Fwd: XO 1.5 frequency scaling
Paul Fox
pgf at laptop.org
Sat May 8 09:03:59 EDT 2010
tiago wrote:
> ---------- Forwarded message ----------
> From: Tiago Marques <tiagomnm at gmail.com>
> Date: Sat, May 8, 2010 at 12:17 PM
> Subject: Re: XO 1.5 frequency scaling
> To: "Richard A. Smith" <richard at laptop.org>
>
>
> Hi Richard,
>
> On Wed, May 5, 2010 at 12:28 AM, Richard A. Smith <richard at laptop.org>wrote:
>
> > On 05/04/2010 07:01 PM, Tiago Marques wrote:
> >
> > > Let me see if I understand what you said. I understand how it works on
> > > desktop and regular laptops. You load the module for the specific power
> > > saving feature and either a kernel module to do the job or the userspace
> > > module which then allows a daemon to do the frequency scaling.
> > > Now the XO 1.5, AFAIK, isn't doing it or powerd is doing it(or openfw).
> > > I tried loading the C7 power saver module but it can't find the device.
> > > Is it already being taken and should I not worry with frequency scaling
> > > although /proc/cpuinfo always shows 1000MHz?
> >
> > The module is not enabled in the kernel build and in our case appears to
> > only offer saving in very limited cases. Yes, you could cap your max
> > frequency and max power draw but in general you end up using more
> > power*time that way because you keep all the other components that don't
> > have sort of power scaling up longer then they would have been because
> > it takes longer to do the task. If you decrease the power draw 2x but
> > then extend the time 2x you have gained nothing.
> >
> >
> Not my experience, but I'm desktop biased I guess. I was thinking that you
> could further lower the core voltage on the XO and get something like 50%
> the clock with 25% or less power. But, as you describe below, if VIA managed
> such an agressive power gating, it's the way to go.
>
>
> > Feel free to experiment though. The latest versions of powerd have
> > power logging built in and if you want a more specific measurement my
> > power logging scripts should be useful.
> >
> > IIRC I had to hack on the driver a bit to make it work. The following
> > is a summary email I posted from when I worked on it.
> >
> > Notes:
> > - Ignore the comment about C5. Our CPU does not support C5.
> >
> > - Ignore the comment about being scared to burn up the CPU. We now have
> > thermal throttling enabled and have tested it extensively. Unless you
> > turn that off you should not be able to burn up the CPU.
> >
>
> This is on olpc-powerd or the VIA C7 powersaver driver? I couldn't find
> anything related to over/underclocking in powerd.
you're right. there's nothing in powerd related to clocking. powerd
limits itself to managing the display, wlan on/off, and system suspend.
> Did I miss some firmware or kernel update, as I can't load the c7 powersaver
> kernel module in a kernel I built myself.
are you sure you're running the kernel you built? (i.e., it, and
whatever symlinks it needs to vmlinuz, need to be in /boot and
/bootpart/boot.)
paul
>
>
> >
> > ======================
> > I spent the day/night today working on getting our C states and P states
> > enabled.
> >
> > The good news is that I got C4,C5 and frequency/voltage scaling (P
> > states) working.

Task A: In the email about XO 1.5 frequency scaling, write out the passage from "you're right. there's" up to and including "I built myself.", substituting "screen" for "display".

Working data:
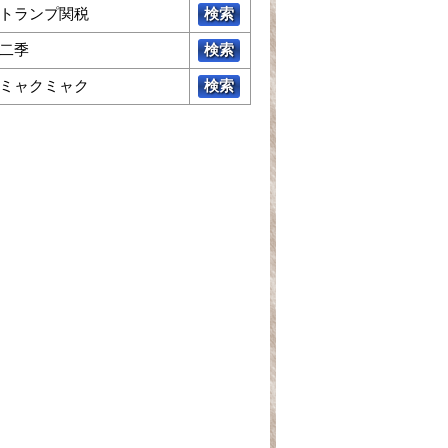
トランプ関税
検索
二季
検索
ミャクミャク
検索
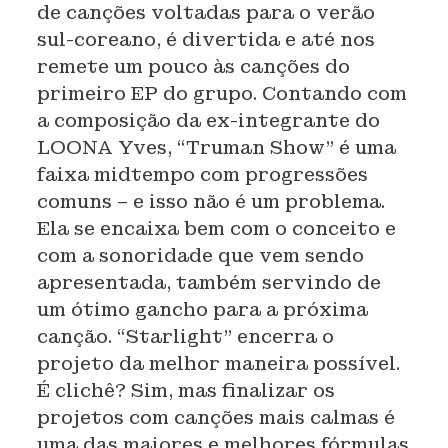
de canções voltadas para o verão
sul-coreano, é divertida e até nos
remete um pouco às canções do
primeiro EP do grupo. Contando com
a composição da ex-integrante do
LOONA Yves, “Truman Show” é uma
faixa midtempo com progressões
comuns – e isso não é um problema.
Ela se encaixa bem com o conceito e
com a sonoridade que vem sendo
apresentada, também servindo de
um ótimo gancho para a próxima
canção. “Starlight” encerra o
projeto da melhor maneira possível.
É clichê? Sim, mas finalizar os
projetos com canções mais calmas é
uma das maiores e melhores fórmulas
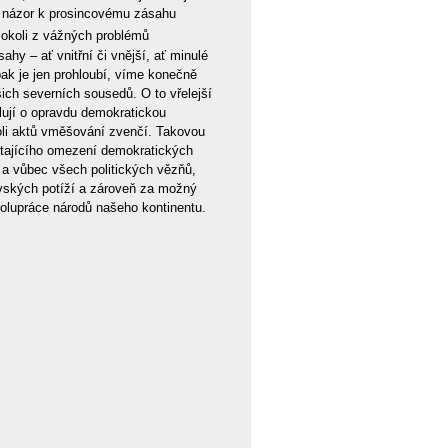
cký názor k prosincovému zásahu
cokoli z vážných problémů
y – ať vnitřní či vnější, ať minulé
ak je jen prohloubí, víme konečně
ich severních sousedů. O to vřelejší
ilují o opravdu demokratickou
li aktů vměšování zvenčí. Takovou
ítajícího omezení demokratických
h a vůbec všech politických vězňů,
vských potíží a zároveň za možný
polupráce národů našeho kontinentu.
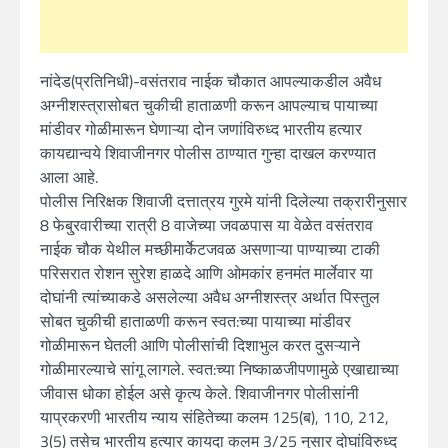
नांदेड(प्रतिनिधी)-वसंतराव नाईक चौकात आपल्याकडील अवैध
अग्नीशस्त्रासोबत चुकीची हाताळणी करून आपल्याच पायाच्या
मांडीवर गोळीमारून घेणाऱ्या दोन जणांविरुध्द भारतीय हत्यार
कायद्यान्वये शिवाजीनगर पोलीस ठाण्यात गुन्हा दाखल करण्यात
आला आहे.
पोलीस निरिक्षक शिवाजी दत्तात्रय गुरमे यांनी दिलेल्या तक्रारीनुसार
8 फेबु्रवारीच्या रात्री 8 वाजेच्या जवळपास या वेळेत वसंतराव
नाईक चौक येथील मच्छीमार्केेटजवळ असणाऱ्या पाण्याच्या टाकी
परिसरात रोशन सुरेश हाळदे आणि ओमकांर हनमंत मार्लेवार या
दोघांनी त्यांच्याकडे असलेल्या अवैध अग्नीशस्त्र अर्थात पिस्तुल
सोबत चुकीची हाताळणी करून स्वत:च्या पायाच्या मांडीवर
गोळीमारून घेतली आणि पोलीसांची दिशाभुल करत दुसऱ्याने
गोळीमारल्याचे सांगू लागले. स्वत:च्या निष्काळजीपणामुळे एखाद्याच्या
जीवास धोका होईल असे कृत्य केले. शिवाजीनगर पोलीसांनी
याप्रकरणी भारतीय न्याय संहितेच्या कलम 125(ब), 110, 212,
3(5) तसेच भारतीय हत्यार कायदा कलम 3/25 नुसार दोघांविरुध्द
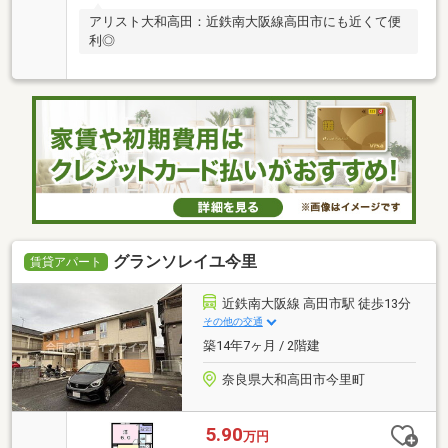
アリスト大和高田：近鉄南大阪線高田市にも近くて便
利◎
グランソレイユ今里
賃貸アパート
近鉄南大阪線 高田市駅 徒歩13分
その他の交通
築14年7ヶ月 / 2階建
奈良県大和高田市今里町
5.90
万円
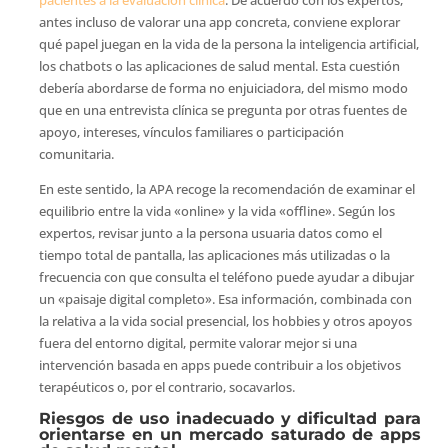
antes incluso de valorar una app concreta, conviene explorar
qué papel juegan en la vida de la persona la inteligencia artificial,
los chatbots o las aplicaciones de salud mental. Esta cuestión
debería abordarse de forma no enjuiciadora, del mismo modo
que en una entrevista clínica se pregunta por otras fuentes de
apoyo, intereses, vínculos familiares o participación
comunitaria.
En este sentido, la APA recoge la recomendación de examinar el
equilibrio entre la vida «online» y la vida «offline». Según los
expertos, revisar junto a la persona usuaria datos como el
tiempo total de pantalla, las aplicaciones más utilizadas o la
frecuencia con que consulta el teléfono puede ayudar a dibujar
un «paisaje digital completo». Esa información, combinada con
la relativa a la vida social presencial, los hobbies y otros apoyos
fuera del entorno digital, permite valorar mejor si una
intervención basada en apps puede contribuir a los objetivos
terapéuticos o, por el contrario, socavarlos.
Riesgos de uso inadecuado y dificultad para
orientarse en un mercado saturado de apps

---

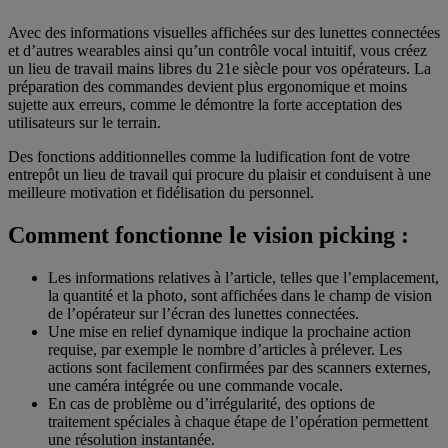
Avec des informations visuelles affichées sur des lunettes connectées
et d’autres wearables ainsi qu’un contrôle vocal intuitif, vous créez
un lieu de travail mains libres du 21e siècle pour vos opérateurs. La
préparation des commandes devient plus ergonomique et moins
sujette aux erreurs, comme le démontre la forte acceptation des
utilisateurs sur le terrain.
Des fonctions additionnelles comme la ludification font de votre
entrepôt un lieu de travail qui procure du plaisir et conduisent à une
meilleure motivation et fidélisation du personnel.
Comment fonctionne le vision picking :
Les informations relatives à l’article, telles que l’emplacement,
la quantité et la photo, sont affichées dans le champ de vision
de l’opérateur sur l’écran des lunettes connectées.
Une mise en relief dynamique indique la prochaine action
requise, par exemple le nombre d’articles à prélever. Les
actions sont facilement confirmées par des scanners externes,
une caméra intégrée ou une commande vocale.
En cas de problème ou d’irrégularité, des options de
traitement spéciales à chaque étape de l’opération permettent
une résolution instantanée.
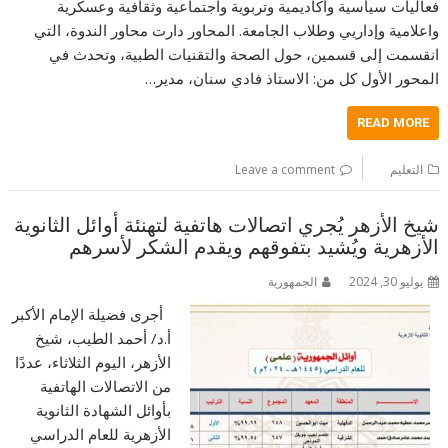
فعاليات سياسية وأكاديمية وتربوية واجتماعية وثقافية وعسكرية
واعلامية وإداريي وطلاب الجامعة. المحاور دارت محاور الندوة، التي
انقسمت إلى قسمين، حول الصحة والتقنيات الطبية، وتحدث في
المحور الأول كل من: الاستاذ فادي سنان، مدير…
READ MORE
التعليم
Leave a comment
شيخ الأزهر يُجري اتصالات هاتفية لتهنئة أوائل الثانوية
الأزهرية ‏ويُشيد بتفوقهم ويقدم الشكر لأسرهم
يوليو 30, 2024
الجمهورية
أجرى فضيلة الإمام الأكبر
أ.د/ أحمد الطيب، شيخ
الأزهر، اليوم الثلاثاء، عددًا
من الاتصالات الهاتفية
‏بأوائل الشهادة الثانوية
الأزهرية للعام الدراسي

Task B: Please reproduce word for word the lines of the records from the line with "antes incluso de" up to and including the line with "orientarse en un mercado saturado de apps".

Exercise result A:
you're right. there's nothing in powerd related to clocking. powerd
limits itself to managing the screen, wlan on/off, and system suspend.
> Did I miss some firmware or kernel update, as I can't load the c7 powersaver
> kernel module in a kernel I built myself.

Exercise result B:
antes incluso de valorar una app concreta, conviene explorar
qué papel juegan en la vida de la persona la inteligencia artificial,
los chatbots o las aplicaciones de salud mental. Esta cuestión
debería abordarse de forma no enjuiciadora, del mismo modo
que en una entrevista clínica se pregunta por otras fuentes de
apoyo, intereses, vínculos familiares o participación
comunitaria.
En este sentido, la APA recoge la recomendación de examinar el
equilibrio entre la vida «online» y la vida «offline». Según los
expertos, revisar junto a la persona usuaria datos como el
tiempo total de pantalla, las aplicaciones más utilizadas o la
frecuencia con que consulta el teléfono puede ayudar a dibujar
un «paisaje digital completo». Esa información, combinada con
la relativa a la vida social presencial, los hobbies y otros apoyos
fuera del entorno digital, permite valorar mejor si una
intervención basada en apps puede contribuir a los objetivos
terapéuticos o, por el contrario, socavarlos.
Riesgos de uso inadecuado y dificultad para
orientarse en un mercado saturado de apps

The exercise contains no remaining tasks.